### Problem description
Could you write out the logarithm thread again between "Your videos are" and "2^6 >>> X= 16.", inclusive, swapping "awesome" for "helpful"?
# start of Given passage
Your videos are awesome tho.

yashjakhmola

Maybe it's time for us to make it *COMPLEX*

not_vinkami

Also that we can convert Log X_4 = 1/2 of Log X_2. So both terms are at Base 2, taking common the Log portion).
3/2* LogX_2 = 6 >>> X^3/2 = 2^6 >>> X= 16.

suniltshegaonkar

I really enjoyed how you showed how easy to change the base. Great!

mathsplus

I rarely can solve math problems on this channel in my head, or even solve without pain but this problem is super simple or I got some wierd inspiration. Answer just poped in my head Sheldon style.

log4(x)+log2(x)=6
log2(sqrt(x))+log2(x)=2 +4
log2(sqrt(x)) = 2 and log2(x)=4
x= 2^4 = 16

denismilic

I found another way!
Note: 2*log_4(x)=log_2(x)
log_2(x)+2*log_2(x)=12
log_2(x^3)=12
x=2^(12/3)=16

kidtherookie

I did it like this.
Let y=log4 (x)
Let z=log2 (x)
# end of Given passage
# start of Information given
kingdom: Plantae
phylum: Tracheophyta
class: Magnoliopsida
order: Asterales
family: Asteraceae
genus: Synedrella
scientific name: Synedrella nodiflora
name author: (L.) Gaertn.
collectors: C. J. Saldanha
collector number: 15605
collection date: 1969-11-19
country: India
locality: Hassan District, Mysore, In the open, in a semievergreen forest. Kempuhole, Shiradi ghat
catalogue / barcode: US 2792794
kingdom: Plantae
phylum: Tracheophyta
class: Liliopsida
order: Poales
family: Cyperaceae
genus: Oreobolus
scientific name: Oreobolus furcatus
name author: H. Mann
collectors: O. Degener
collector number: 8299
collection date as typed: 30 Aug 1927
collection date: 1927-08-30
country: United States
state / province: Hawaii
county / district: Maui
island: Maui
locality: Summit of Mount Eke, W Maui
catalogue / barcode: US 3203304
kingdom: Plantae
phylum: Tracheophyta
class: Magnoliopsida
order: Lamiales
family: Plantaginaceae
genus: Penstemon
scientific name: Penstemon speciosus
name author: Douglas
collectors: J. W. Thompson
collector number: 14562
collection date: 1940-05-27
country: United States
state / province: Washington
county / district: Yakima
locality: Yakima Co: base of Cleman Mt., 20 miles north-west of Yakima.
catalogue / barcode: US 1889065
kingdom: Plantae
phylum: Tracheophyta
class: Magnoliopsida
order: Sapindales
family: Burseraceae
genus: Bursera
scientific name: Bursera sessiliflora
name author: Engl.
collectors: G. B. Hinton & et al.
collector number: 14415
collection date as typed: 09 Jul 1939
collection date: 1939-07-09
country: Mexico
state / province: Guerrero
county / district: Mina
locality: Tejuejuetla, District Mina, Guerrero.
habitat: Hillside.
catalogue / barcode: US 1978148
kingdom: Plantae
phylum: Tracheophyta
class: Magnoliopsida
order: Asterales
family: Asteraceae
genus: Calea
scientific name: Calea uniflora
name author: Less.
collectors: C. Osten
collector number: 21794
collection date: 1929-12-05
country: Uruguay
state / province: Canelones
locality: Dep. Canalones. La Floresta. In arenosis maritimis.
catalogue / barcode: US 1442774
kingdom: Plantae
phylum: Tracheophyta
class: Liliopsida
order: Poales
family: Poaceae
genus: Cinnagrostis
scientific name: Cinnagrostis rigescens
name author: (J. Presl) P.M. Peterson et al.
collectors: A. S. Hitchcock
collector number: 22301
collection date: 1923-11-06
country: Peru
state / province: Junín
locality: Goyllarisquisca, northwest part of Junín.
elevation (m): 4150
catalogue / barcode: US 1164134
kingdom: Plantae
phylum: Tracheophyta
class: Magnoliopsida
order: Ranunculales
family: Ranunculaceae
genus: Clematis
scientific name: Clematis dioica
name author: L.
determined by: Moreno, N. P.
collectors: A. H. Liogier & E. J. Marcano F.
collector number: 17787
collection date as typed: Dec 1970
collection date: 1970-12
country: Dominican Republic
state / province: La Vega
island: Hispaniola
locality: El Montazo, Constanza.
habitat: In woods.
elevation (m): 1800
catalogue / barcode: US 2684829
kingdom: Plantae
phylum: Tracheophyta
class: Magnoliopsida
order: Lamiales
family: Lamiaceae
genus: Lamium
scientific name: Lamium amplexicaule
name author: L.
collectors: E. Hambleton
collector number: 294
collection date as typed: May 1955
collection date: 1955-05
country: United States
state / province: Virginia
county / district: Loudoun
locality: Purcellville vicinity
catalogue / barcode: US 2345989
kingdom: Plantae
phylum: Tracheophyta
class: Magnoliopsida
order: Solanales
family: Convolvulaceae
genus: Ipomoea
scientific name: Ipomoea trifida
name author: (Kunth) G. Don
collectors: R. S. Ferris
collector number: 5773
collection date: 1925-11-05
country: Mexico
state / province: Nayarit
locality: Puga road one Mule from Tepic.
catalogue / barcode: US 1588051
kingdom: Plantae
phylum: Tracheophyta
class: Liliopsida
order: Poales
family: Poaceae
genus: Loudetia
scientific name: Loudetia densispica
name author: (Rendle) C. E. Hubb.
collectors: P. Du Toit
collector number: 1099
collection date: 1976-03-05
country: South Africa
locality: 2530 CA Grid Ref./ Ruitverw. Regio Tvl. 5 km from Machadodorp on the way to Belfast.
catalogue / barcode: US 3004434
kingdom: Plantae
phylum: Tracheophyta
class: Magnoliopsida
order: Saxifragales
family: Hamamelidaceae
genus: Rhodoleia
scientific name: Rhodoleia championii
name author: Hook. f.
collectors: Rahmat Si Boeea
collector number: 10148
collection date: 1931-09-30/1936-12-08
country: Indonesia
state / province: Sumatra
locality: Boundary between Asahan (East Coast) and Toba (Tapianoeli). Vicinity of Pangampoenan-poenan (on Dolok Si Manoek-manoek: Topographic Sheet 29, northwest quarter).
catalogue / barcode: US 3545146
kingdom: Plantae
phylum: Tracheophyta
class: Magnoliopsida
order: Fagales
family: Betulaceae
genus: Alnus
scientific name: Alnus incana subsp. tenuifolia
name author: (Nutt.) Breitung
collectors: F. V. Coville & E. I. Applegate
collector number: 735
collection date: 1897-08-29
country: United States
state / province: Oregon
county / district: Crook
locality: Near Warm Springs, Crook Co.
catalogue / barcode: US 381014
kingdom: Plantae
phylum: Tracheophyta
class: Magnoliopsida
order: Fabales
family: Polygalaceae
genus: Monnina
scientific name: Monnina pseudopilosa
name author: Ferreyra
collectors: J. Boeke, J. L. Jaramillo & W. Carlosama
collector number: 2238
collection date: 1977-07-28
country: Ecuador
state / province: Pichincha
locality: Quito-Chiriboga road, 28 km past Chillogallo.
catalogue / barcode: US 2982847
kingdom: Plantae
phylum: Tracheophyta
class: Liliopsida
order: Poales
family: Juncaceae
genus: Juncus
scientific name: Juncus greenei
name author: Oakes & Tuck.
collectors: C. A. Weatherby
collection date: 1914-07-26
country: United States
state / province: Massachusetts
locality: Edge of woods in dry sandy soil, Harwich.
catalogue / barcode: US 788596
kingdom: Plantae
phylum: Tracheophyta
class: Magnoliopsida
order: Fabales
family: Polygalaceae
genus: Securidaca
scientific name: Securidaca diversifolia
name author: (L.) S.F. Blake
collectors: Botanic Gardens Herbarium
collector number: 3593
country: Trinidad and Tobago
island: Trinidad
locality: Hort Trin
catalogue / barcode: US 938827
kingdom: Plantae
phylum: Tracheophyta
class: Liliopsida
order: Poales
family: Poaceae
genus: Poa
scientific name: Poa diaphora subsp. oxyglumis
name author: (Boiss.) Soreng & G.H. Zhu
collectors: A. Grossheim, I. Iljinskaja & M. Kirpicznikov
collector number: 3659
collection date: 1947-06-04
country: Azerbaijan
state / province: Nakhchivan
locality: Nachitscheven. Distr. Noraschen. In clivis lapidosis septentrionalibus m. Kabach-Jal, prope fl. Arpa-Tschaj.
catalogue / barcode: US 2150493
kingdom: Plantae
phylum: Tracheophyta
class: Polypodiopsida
# end of Information given
### Answer for the task
Your videos are helpful tho.

yashjakhmola

Maybe it's time for us to make it *COMPLEX*

not_vinkami

Also that we can convert Log X_4 = 1/2 of Log X_2. So both terms are at Base 2, taking common the Log portion).
3/2* LogX_2 = 6 >>> X^3/2 = 2^6 >>> X= 16.